The ground is soft in texture but hard in structure, like hardened putty. I can’t tell if it’s sandy in color or green. Maybe the sky is too dark. Maybe I just can’t see. I don’t think about why I can’t fly right now.

I’m wearing a dress that only goes down to my knees, but I don’t know how long my hair is. I’m not sure what my face looks like. Am I a boy? A girl? Something else? I don’t think about that either. 

By now, I forget about my dad. Now I’m just wandering, lost, stuck in this world that is beautiful and suffocates me. I don’t think about death, either. I’m not scared, so I don’t know why my heart is beating so heavily. It feels like a pulse that isn’t mine, like a big machine inside me.

The sky is black. Giant orange teddy bears walk beside me, their arms and legs swaying carelessly as they march. They’re the color of an orange cream ice pop. They look friendly and soft, but they don’t talk to me. Behind me, giant blue dolls appear. I think I must be frightened of them, because I can’t look at them. I don’t know what they look like, except that they are the same blue as the sky I know in another place. In another time.

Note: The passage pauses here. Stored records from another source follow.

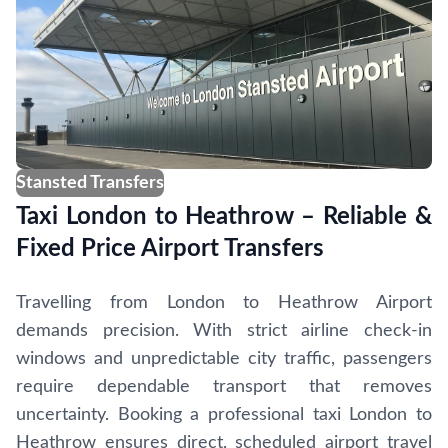
Stansted Transfers
Taxi London to Heathrow – Reliable &
Fixed Price Airport Transfers
Travelling from London to Heathrow Airport
demands precision. With strict airline check-in
windows and unpredictable city traffic, passengers
require dependable transport that removes
uncertainty. Booking a professional taxi London to
Heathrow ensures direct, scheduled airport travel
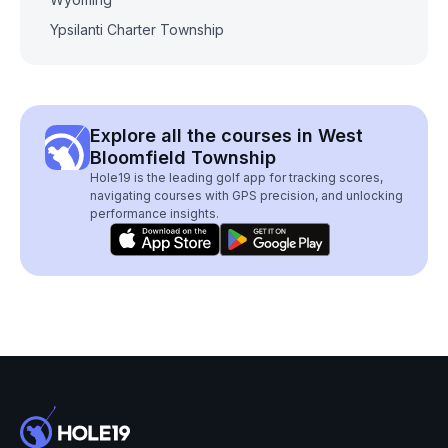
Ypsilanti Charter Township
Explore all the courses in West
Bloomfield Township
Hole19 is the leading golf app for tracking scores,
navigating courses with GPS precision, and unlocking
performance insights.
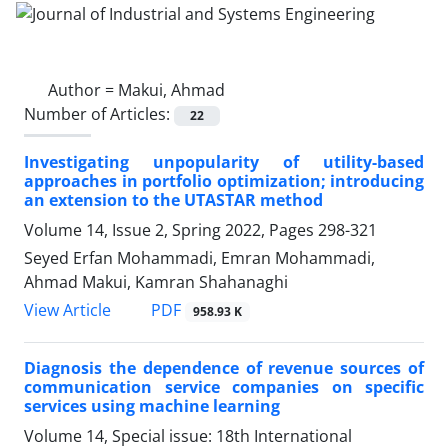
Author =
Makui, Ahmad
Number of Articles:
22
Investigating unpopularity of utility-based
approaches in portfolio optimization; introducing
an extension to the UTASTAR method
Volume 14, Issue 2, Spring 2022, Pages
298-321
Seyed Erfan Mohammadi, Emran Mohammadi,
Ahmad Makui, Kamran Shahanaghi
PDF
View Article
958.93 K
Diagnosis the dependence of revenue sources of
communication service companies on specific
services using machine learning
Volume 14, Special issue: 18th International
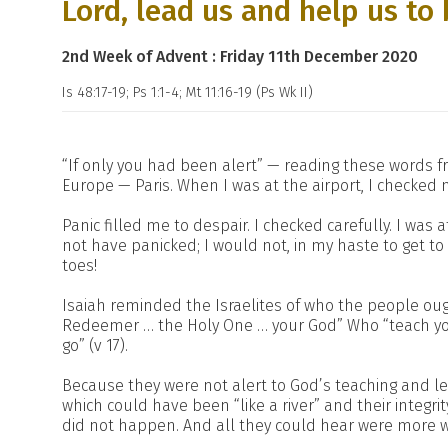
Lord, lead us and help us to 
2nd Week of Advent : Friday 11th December 2020
Is 48:17-19; Ps 1:1-4; Mt 11:16-19 (Ps Wk II)
“If only you had been alert” — reading these words fr
Europe — Paris. When I was at the airport, I checked my
Panic filled me to despair. I checked carefully. I was 
not have panicked; I would not, in my haste to get t
toes!
Isaiah reminded the Israelites of who the people oug
Redeemer … the Holy One … your God” Who “teach you
go” (v 17).
Because they were not alert to God’s teaching and lea
which could have been “like a river” and their integri
did not happen. And all they could hear were more wo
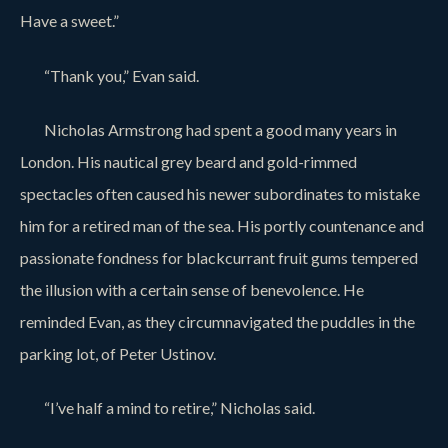
Have a sweet.”
“Thank you,” Evan said.
Nicholas Armstrong had spent a good many years in
London. His nautical grey beard and gold-rimmed
spectacles often caused his newer subordinates to mistake
him for a retired man of the sea. His portly countenance and
passionate fondness for blackcurrant fruit gums tempered
the illusion with a certain sense of benevolence. He
reminded Evan, as they circumnavigated the puddles in the
parking lot, of Peter Ustinov.
“I’ve half a mind to retire,” Nicholas said.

Baby pink poppies and daisies grow around me and the teddy bears. I march with them. We are on a quest together but I don’t know what for. One of the teddy bears shrinks and shrinks until it falls into my small arms. I give it a hug, and name it something that I will forget. I will name it again.

The giant teddy bears wave and turn around together, leaving me in a giant field of soft pink flowers with my teddy bear. He doesn’t talk to me, so I still feel alone.

The ground disappears beneath me and I fall down a tunneled slide. It’s purple. It’s too dark to see, but I know it’s purple. I don’t know how I know. I’m not afraid, but my heart still pulses inside me. It feels like each of my limbs has a heart. It feels like my heart stretches to each part of my body. I can feel it everywhere all at once. I roll out in front of a tall, ivory castle. It’s lit up with orange lanterns. The sky isn’t black anymore. The butterflies are gone. The sky is dark blue like the ocean that surrounds us. My teddy bear rolls out behind me and holds my hand in his tiny paw. 

I take a step forward and somehow I’m already at the top of the castle. The king is wearing blue robes. Somehow I can’t speak. I start crying. The teddy bear sits on my shoulders and holds onto pieces of my hair in his paws. The king wraps me in his blue robes, a warmth I didn’t know I needed. I shrink into his arms like my teddy bear had just moments before.

It was an accident, I say in my head. I don’t know how I got lost. The king calls me his child and the air feels breathable again.